Казалось бы в этой-то кампании бегства французов, когда они делали всё то, чтò только можно было, чтобы погубить себя; когда ни в одном движении этой толпы, начиная от поворота на Калужскую дорогу и до бегства начальника от армии, не было ни малейшего смысла, — казалось бы, в этот период кампании невозможно уже историкам, приписывающим действия масс воле одного человека, описывать это отступление в их смысле. Но нет. Горы книг написаны историками об этой кампании и везде описаны распоряжения Наполеона и глубокомысленные его планы — маневры, руководившие войском и гениальные распоряжения его маршалов.
Отступление от Мало-Ярославца тогда, когда ему дают дорогу в обильный край, и когда ему открыта та параллельная дорога, по которой потом преследовал его Кутузов, ненужное отступление по разоренной дороге, объясняется нам по разным глубокомысленным соображениям. По таким же глубокомысленным соображениям описывается его отступление от Смоленска на Оршу. Потом описывается его геройство при Красном, где он будто бы готовится принять сражение и сам командовать, и ходит с березовою палкой и говорит:
— J’ai assez fait l’Empereur, il est temps de faire le général, {Довольно уже я представлял императора, теперь время быть генералом.} — и, несмотря на то, тотчас же после этого, бежит дальше, оставляя на произвол судьбы разрозненные части армии, находящиеся сзади.
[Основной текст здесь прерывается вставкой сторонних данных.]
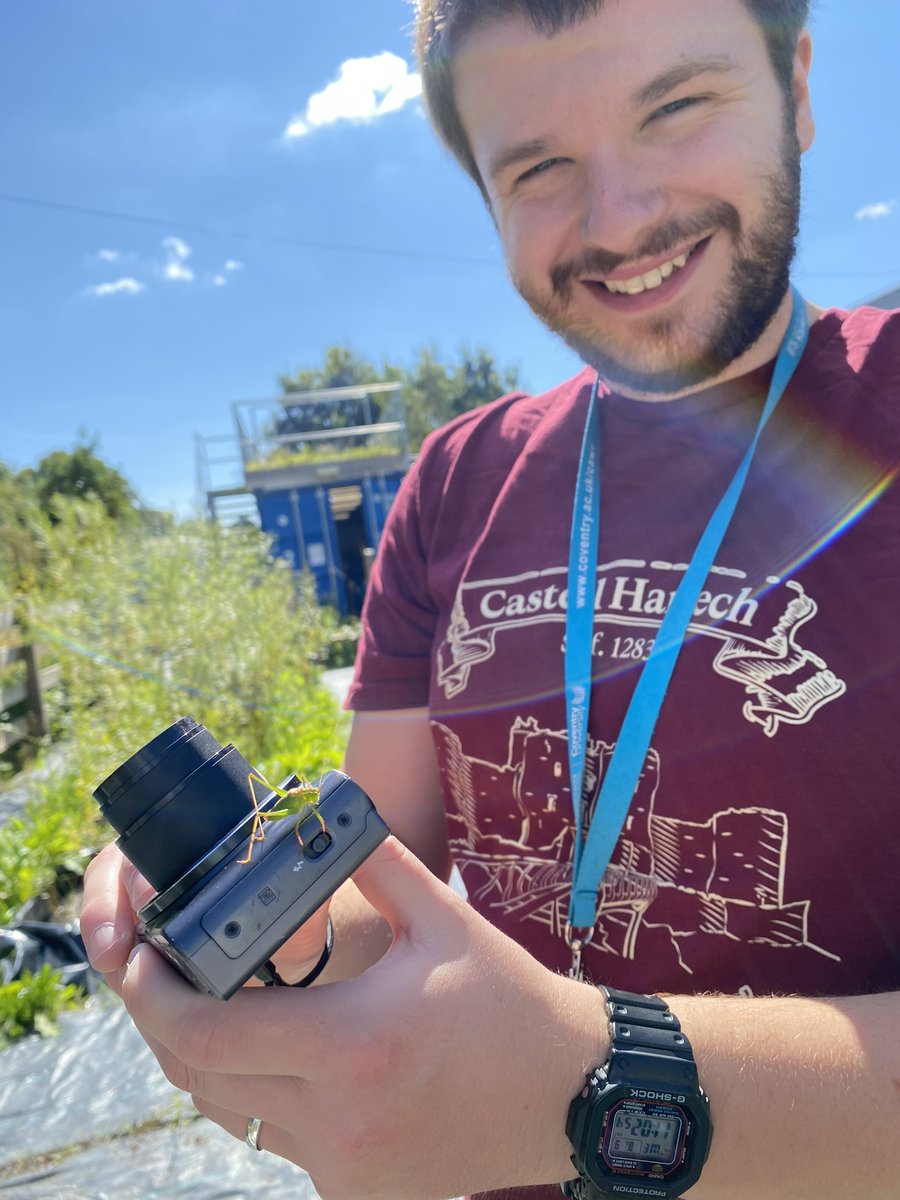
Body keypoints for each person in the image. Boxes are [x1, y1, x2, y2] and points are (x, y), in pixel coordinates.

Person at [81, 1, 900, 1198]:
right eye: (538, 166)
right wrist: (272, 937)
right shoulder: (457, 483)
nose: (617, 219)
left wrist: (591, 1082)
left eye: (675, 107)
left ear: (800, 86)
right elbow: (382, 889)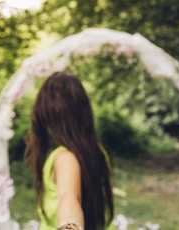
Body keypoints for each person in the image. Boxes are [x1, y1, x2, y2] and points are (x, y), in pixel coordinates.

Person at [25, 72, 114, 230]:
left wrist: (69, 227)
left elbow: (69, 197)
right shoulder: (97, 151)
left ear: (47, 111)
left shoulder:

Потом описывают нам величие души маршалов, в особенности Нея, величие души, состоящее в том, что он ночью пробрался лесом в обход через Днепр и без знамен и артиллерии и без девяти десятых войска прибежал в Оршу.
И наконец последний отъезд великого императора от геройской армии представляется нам историками, как что-то великое и гениальное. Даже этот последний поступок бегства, на языке человеческом называемый последнею степенью подлости, которой учится стыдиться каждый ребенок, и этот поступок на языке историков получает оправдание.
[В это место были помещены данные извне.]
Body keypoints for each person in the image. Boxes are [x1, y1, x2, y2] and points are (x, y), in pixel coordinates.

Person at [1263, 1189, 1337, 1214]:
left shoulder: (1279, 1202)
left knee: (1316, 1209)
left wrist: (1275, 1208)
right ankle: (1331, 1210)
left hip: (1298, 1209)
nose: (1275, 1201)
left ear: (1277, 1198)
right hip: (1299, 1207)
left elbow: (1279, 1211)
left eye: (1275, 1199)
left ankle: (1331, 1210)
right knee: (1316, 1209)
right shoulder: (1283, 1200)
Тогда, когда уже невозможно дальше растянуть столь эластичные нити исторических рассуждений, когда действие уже явно противно тому, что всё человечество называет добром и даже справедливостью, является у историков спасительное понятие о величии. Величие как будто исключает возможность меры хорошего и дурного. Для великого — нет дурного. Нет ужаса, который бы мог быть поставлен в вину тому, кто велик.
«C’est grand!» {Это величественно!} — говорят историки, и тогда уже нет ни хорошего, ни дурного, а есть «grand», и «не grand». Grand — хорошо, не grand — дурно. Grand есть свойство, по их понятиям, каких-то особенных существ, называемых ими героями. И Наполеон, убираясь в теплой шубе домой от гибнущих не только товарищей, но (по его мнению) людей, им приведенных сюда, чувствует que c’est grand, и душа его покойна.
«Du sublime (он что-то sublime {величественное} видит в себе) au ridicule il n’y a qu’un pas», {От величественного до смешного только один шаг} говорит он. И весь мир 50 лет повторяет: Sublime! Grand! Napoléon le grand! Du sublime au ridicule il n’y a qu’un pas. {величественное! Великое! Наполеон Великий. От величественного до смешного только шаг.}
И никому в голову не придет, что признание величия, неизмеримого мерой хорошего и дурного, есть только признание своей ничтожности и неизмеримой малости.
Для нас, с данною нам Христом мерой хорошего и дурного, нет неизмеримого. И нет величия там, где нет простоты, добра и правды.